The top brood chamber (deep) had a lot of honey and pollen it - it was very heavy! So I think these bees are on their way to having enough for the winter. If they keep up the good work, they may make extra for me in the top honey super. But I am not holding my breath.
I had a little bit of a hard time inspecting this hive. It seemed there were so many bees that I had a hard time getting the frames in and out. I'd lift a frame, and a ton of bees would come spilling out. When I went to put in the last frame of the box, bees were "scraped" off of the sides of the frame. It made it real difficult.
I didn't see the queen (didn't look at each frame), and didn't see any eggs. But saw some good brood patterns and lots of honey and pollen. I noticed that the bottom chamber was almost empty of brood - lots of empty comb ready for laying, but no eggs. I'm going to ask the BeeSource forum to see if there is anything I need to do.
Here's one of the top box end frames showing the honey (capped, around the edge) and pollen (looks moist in the middle and has different colors):
Last week I added the second brood box, and have been feeding feeding feeding to get them strong enough to last the winter. I checked, and they had started drawing out comb in the upper box, maybe 1/2 a frame on each side of the frame I brought up from the bottom box. This is to be expected. I did see eggs in the frame, so I know the queen is doing her job.
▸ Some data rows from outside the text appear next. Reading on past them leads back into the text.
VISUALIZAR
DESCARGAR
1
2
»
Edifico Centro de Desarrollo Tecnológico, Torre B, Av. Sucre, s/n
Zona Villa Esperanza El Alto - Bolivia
I also noticed a lot less chalkbrood on the bottom board -almost none! That it a good thing - it means the are eliminating (have eliminated?) the problem. I'll continue to monitor the situation. Chalkbrood doesn't have any treatment, except to help the bees maintain the correct humidity in the hive. They seem to be doing that.
In the evenings the bees in the brown hive just kind of sit out on the bottom board chilling out. I took a little video of it - they are doing some cooling fanning as well.